Stored dataset items
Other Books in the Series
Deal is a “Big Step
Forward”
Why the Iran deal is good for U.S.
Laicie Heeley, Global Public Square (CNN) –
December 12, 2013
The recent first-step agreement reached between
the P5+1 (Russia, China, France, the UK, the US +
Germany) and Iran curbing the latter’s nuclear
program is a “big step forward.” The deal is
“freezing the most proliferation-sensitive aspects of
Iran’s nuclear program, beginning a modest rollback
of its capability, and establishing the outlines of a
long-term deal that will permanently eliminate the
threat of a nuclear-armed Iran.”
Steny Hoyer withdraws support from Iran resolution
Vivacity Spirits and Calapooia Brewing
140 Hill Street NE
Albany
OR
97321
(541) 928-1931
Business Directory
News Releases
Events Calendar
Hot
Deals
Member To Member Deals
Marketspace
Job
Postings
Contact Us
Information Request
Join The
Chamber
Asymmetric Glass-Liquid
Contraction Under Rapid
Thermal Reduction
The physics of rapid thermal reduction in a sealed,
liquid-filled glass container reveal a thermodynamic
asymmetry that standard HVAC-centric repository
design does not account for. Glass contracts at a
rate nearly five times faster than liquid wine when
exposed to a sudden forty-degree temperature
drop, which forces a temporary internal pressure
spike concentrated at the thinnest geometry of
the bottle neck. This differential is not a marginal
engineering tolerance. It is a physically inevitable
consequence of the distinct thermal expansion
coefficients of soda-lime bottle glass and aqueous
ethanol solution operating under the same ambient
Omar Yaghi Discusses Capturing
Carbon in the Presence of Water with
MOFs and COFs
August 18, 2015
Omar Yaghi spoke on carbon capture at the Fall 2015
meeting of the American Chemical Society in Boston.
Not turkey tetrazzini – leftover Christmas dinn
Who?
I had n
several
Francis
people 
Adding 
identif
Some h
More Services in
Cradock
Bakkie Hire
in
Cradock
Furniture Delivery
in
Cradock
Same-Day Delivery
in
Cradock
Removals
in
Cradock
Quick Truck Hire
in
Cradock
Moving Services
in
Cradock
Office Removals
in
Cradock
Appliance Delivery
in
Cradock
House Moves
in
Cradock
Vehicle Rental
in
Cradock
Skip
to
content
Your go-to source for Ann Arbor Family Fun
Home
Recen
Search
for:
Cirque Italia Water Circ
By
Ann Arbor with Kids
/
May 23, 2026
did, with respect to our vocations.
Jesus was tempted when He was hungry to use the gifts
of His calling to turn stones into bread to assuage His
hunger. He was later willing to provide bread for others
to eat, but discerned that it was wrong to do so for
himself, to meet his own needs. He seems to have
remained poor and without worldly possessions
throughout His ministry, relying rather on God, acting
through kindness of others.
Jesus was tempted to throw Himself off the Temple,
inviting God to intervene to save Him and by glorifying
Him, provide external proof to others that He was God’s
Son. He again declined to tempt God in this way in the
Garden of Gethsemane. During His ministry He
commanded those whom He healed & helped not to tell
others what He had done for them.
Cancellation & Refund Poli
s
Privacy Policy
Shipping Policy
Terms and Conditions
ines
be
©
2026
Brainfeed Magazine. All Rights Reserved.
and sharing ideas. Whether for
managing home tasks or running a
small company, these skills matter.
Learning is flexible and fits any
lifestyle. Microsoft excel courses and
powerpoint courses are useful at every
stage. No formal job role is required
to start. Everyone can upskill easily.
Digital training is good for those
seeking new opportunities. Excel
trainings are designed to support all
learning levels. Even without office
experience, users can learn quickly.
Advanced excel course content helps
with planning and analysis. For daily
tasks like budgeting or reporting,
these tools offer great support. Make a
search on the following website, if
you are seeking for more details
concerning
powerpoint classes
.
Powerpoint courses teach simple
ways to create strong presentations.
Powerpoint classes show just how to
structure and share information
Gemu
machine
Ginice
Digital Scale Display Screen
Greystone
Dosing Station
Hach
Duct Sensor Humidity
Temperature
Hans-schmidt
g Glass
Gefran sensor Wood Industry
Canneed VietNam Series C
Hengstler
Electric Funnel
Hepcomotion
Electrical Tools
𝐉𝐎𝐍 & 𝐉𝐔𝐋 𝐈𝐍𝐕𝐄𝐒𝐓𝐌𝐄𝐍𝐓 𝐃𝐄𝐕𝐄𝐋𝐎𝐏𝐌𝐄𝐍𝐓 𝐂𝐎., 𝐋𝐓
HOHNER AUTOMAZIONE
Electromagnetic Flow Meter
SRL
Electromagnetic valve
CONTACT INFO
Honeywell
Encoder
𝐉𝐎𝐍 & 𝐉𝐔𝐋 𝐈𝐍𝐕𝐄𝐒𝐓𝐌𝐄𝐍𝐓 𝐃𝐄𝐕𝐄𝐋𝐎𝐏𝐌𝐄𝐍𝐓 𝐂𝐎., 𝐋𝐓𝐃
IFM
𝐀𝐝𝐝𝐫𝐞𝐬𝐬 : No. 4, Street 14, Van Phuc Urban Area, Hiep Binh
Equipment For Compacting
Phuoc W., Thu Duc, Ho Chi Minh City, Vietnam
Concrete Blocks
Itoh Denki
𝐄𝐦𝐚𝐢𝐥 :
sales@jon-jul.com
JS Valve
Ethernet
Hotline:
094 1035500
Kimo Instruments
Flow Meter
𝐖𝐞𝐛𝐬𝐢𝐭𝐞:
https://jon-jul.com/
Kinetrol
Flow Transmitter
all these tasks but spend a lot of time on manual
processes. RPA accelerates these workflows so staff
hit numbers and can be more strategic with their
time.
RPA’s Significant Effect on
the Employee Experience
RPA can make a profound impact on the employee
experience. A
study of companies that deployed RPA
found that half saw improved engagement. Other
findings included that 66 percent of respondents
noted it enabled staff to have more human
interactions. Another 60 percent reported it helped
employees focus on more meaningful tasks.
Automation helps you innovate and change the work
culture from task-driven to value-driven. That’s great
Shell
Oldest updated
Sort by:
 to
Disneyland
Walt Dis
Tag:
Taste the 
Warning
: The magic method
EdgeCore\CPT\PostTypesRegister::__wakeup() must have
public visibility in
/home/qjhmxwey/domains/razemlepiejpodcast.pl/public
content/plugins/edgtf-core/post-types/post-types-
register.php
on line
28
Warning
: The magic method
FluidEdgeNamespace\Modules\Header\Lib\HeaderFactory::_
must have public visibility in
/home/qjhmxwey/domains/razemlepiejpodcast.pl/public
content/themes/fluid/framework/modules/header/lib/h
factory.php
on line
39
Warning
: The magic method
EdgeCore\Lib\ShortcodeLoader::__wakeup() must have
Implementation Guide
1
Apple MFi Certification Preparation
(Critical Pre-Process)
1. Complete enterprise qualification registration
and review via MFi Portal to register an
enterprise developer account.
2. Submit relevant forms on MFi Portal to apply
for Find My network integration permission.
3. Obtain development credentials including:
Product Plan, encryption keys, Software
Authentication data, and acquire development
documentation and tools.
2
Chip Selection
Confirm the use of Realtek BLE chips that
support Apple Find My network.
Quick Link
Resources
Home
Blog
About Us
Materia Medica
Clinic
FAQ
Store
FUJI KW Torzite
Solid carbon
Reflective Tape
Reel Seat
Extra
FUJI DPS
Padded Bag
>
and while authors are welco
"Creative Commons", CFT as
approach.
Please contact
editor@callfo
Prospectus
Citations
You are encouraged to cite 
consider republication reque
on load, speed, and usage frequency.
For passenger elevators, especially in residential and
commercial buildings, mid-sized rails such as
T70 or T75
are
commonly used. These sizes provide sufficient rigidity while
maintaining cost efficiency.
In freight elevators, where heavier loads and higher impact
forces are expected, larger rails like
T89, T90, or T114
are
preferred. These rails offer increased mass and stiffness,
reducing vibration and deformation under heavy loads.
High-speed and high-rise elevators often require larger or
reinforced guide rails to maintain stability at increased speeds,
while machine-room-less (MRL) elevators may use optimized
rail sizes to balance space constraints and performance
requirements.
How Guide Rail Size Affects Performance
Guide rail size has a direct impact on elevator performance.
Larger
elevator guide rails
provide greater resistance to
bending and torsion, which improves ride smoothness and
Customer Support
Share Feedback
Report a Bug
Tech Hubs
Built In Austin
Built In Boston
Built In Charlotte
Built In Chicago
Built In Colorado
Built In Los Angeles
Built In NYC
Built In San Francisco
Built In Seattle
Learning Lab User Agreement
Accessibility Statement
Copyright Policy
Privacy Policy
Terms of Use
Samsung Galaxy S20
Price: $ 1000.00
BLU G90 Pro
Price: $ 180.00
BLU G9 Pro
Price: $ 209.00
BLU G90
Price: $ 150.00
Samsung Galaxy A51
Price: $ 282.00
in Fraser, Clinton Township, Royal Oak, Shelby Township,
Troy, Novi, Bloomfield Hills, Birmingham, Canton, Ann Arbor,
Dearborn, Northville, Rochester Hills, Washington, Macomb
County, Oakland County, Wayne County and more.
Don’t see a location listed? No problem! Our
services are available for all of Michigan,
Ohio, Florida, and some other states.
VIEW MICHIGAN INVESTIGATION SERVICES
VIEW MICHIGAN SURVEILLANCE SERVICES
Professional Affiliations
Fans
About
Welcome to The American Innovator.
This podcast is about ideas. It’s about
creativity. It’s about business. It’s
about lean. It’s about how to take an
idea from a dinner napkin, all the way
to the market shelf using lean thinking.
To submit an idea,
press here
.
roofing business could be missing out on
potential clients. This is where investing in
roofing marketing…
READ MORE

» **Assignment**: Copy out, word for word, every line from the start of the data through the line containing "the P5+1 (Russia, China, France, the", including that line.

» **Solution for this task**:
Other Books in the Series
Deal is a “Big Step
Forward”
Why the Iran deal is good for U.S.
Laicie Heeley, Global Public Square (CNN) –
December 12, 2013
The recent first-step agreement reached between
the P5+1 (Russia, China, France, the UK, the US +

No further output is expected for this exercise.